The API is used for communicating with remote LLMs to fetch the embeddings for the text submitted via the web form and to compute their 2D/3D projections. It leverages a Go module I wrote last year which also provides a Go implementation of text splitters – these are basically a plain Go rewrite of the Langchain splitters.
The UI displays the computed projections in simple interactive charts. You can give each text a unique label; by default, a substring of the projected text [chunk] is used for labelling the data in the charts. The tool lets you select a few options for both the projections and chunking. Chunking is by default disabled but if you do enable it we use the Recursive Character Text Splitter for splitting the text in the textarea.
You can see demonstration of some of the features in this Youtube video:
The project also provides a swagger docs for the API, though I wouldn’t recommend interacting with the API directly; there is no websocket/eventing happening between the backend and the UI so smashing a bunch of data in via the API will not automatically update the UI straight away – we must first compute the projections!
By default the app uses a quick-and-ugly-hack in-memory data store, which is literally what I called it: a really really fugly hack, so tread carefully and beware that if you restart the app you’ll lose all the data. Luckily, I hacked on support for a persistent data store, specifically a vector database, since that’s the data we’re processing.
I was considering Postgres and one of its vector database plugins but ended up hacking on qdrant instead as I had been meaning to learn about it for a while but never really found time for it. I figured this was as good of an opportunity to learn about it as ever. They also have a nix package available which made running it locally a breeze.

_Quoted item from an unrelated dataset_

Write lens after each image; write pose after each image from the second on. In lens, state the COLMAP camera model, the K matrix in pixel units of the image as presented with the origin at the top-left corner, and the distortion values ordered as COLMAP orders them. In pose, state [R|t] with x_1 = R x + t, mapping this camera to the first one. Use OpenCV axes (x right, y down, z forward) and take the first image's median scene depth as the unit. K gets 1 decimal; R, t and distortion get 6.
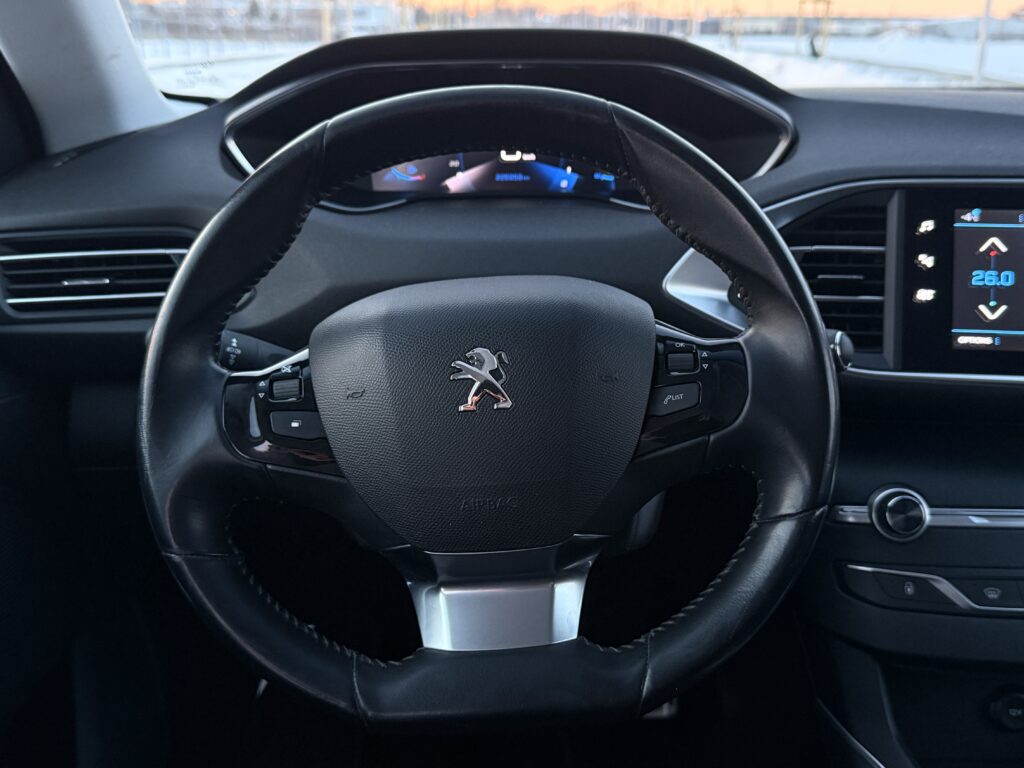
lens RADIAL K [[1071.3, 0, 512.0], [0, 1071.3, 384.0], [0, 0, 1]] dist [0.000953, 0.013986]
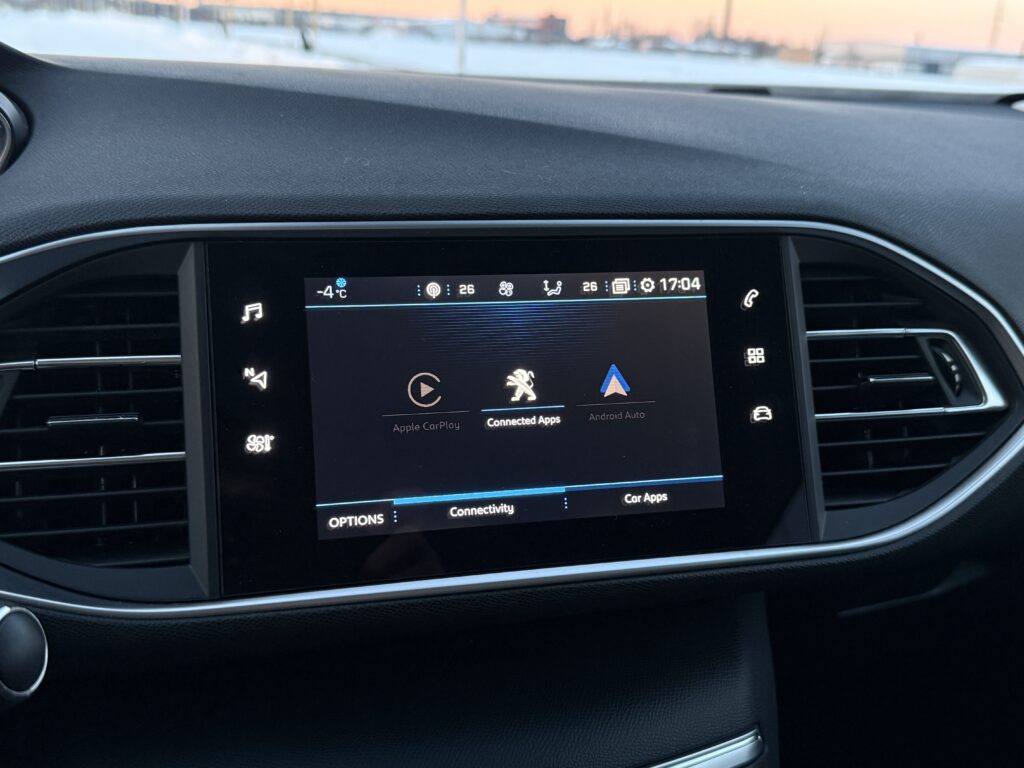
lens RADIAL K [[1030.1, 0, 512.0], [0, 1030.1, 384.0], [0, 0, 1]] dist [0.165112, -0.344405]
pose [[0.906571, -0.088163, 0.412742, 0.285990], [0.083514, 0.996075, 0.029330, -0.115614], [-0.413707, 0.007880, 0.910376, 0.477904]]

There is one feature which I particularly liked about qdrant that I’m not sure other vector database providers offer and that is named vectors. What named vectors allow you to do is store multiple vectors per single record. To distinguish the vectors in the record (aka point) you assign them a unique name. You can then fetch them from the collection by that name. This was super handy because it let me store all the vectors related to a single text chunk in a single record (point):
- original text embedding (2k+ dimensions)
- 2D projection (2 dimensions)
- 3D projection (3 dimensions)
With this in place, the tool has become somewhat usable for me personally. As always, if I had to start from scratch I would have done a lot of things differently. Most of the existing code was written in rush last year and when I got back to it a couple of weeks back I couldn’t stop rolling my eyes.
The UI is also very basic, but it does the job. The CSS has always been one of my arch enemies so if you see any “identity theft” (as the frontend engineers refer to the prevalent use of CSS IDs) then call CSS police and tell them to open a PR. The same goes for the Javascript wasteland I’ve laid down in that repo. Sorry, JS friends for I have sinned but I did my best learning React.
Other than fixing the earlier mentioned shortcomings, I’d like to add support for highlighting the text chunks as fed to the
embeddings APIs. I’ve already added a /chunks
API endpoint that lets you fetch the indices of the text from the textarea, but I haven’t got
around to adding the JS code which would make the individual chunks color-coded for better understanding of what is being sent to the remote APIs.
That’s it for now, folks, let me know about all the interesting tools you’ve hacked on in the comments. And if you haven’t hacked on any, do it! We’ll all be thankful. Whilst we are arguably going through a bit of an OSS sustainability hangover – I should know I poured a huge amount of my free time and effort last year into releasing OSS registry when really nobody really cares in the grand scheme ot things. I’ve no regrets! Would do it again. And you should too. Hacking on the tools you want to use personally is never a wasted effort! Do it for yourself! I do.